New competition process praised

Commercial Activities Panel report

The Office of Management and Budget's plan to quickly but cautiously implement an improved process for agencies to compete with the private sector to perform commercial-like functions is drawing praise from agency and industry experts.

OMB is putting together an interagency task force to act on the recommendations released April 30 in a report from the congressionally mandated Commercial Activities Panel. Those recommendations are to first update and then replace OMB's Circular A-76, which sets the rules for determining whether the private sector can more efficiently perform a government service.

"This could be the foundation for some dramatic, significant improvements that are definitely needed, but [OMB] needs to make sure that they are very careful in the implementation," said Bill Roberts, a partner and co-chairman of the government contracts practice at the law firm of Wiley Rein and Fielding LLP in Washington, D.C.

The task force should have proposed revisions for A-76 ready within the next few months so that a final revision can be made by year's end, said Angela Styles, administrator of OMB's Office of Federal Procurement Policy and a member of the panel.

"I want to move as quickly as possible," she said.

However, the task force must carefully consider many details as agencies get involved in a process originally designed to govern competition for the private sector, she said (see box).

The panel's recommendations focus on moving from the cost comparison-based A-76 process to competition based primarily on best-value qualifications modeled after the Federal Acquisition Regulation (FAR), which details the rules for competition held among commercial companies submitting proposals in response to an agency's solicitation.

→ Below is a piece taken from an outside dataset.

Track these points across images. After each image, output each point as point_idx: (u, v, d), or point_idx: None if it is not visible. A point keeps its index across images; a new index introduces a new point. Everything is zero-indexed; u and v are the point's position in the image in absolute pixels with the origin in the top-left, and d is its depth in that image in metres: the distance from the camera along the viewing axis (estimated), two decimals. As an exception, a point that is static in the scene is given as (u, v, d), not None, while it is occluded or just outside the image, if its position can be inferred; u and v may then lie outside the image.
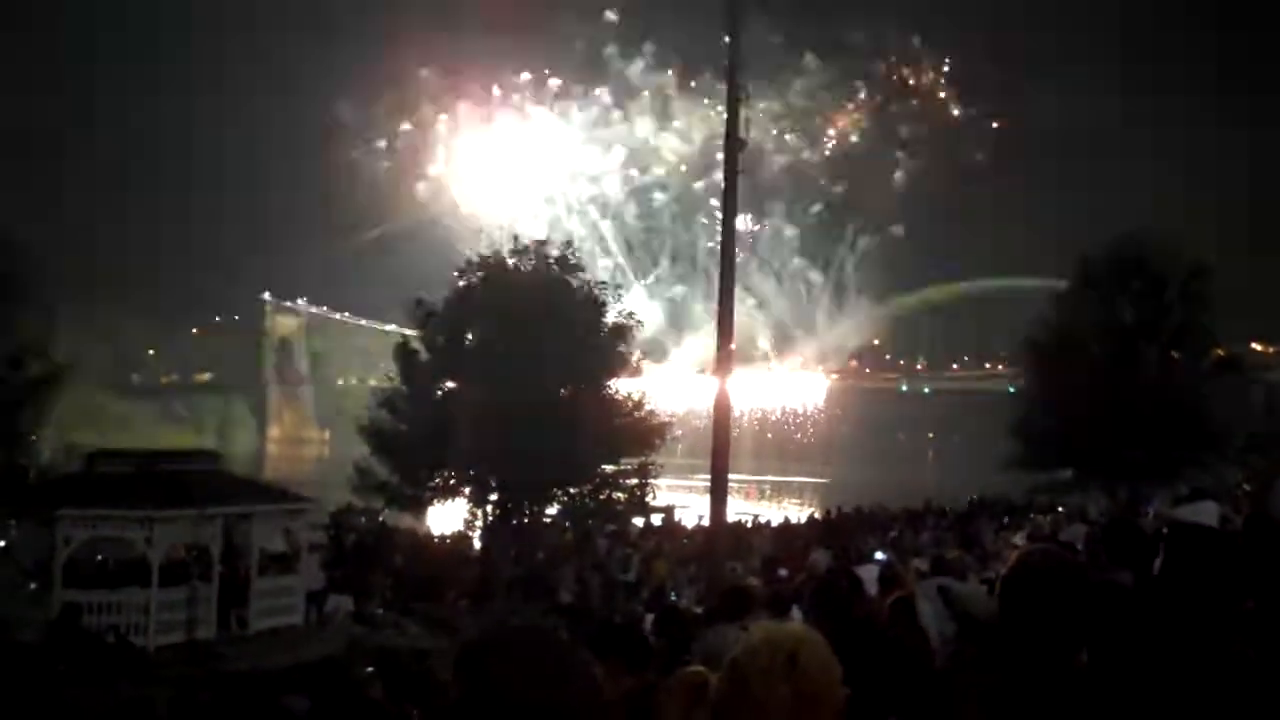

Changing to competition based on the FAR — even making minor modifications to the current circular for immediate use — can only improve agencies' ability to meet the competition requirements laid out by the Bush administration for the next two years, experts say.

Last year, the administration set the goal for agencies to seek bids on 5 percent of their commercial-like functions in fiscal 2002 and another 10 percent in fiscal 2003. Agencies have been working with OMB to put together the plans for these competitions, even though only the Defense Department has any recent experience using A-76, Styles said.

Moving to a FAR-type process will help counteract that inexperience, Roberts said.

"A-76 was so different from anything they were doing day-in and day-out, so few people had training," he said. The "training and knowledge of contracting officers is much better in the FAR area."

Agency contracting officials agreed that they have become much more comfortable with the flexibility to emphasize best value that the FAR and procurement reform have brought to the acquisition process.

The FAR "is a process that we have used, and one that we can continue to apply," said one civilian agency contracting official who asked not to be named.

Although DOD will be unable to move to the new process without legislative changes, one Pentagon official said that it is important for OMB to move quickly on the initial A-76 modifications because agencies are already so far into the fiscal 2002 competition process.

OMB does expect the changes to help meet the overall 15 percent target, but officials are working with agencies on a case-by-case basis, and the percentage goals are not arbitrary numbers that must be met at all costs, Styles said.

Despite the increased comfort level, inserting a government organization into a competition, particularly if the organization is the one currently performing the function, brings up many questions about making the process fair to all parties, Styles said.

"We want to ensure objectivity to the greatest extent that we can," she said.

Several agency officials agreed that OMB must consider the "guaranteed seat at the table" issue because the incumbent government provider of the service should clearly have some level of protection.

But if a competition is truly going to be fair, there should be no across-the-board guarantee, said Stan Soloway, another member of the panel, who is president of the Professional Services Council and former DOD deputy undersecretary for acquisition reform. The competition should really come down to whether the federal organization can match the requirements defined by the agency solicitation, just like any other offeror, he said.

The protest rights of agency employees and organizations likely will be tied into the same discussion, but the problem of accountability is a different matter, and one that stretches far beyond the task of updating the competition process, experts say.

The panel and almost every agency and industry official interviewed agreed that federal management of contract performance must improve. Mechanisms are already in place to measure vendors' performances after they win a contract, even if those methods are not always properly used, Styles said. But there are still few ways to measure the performance of a government organization after a competition is completed, she said.

"It creates a lot of confusion not having some sort of reporting and accountability," she said.

The Pentagon has a database, put together during the past few years, to track the performance of programs if the government wins the A-76 competition, but there is really no comparable tracking mechanism in civilian agencies, said Joseph Sikes, DOD's director of competitive sourcing and privatization. Even within DOD, officials are just beginning to be able to use the information in the database to hold program managers accountable, he said.

"It's very important to be able to compare public- and private-sector performance," Sikes said.


Fair competition under FAR

According to Angela Styles, administrator of the Office of Federal Procurement Policy, some of the questions the Office of Management and Budget must address when moving to a competition process based on the Federal Acquisition Regulation include:

* How far through the competition process is the federal offeror guaranteed participation?

* What are the protest rights of the federal employees and organizations?

* What structures are necessary to ensure performance accountability after the contract is awarded?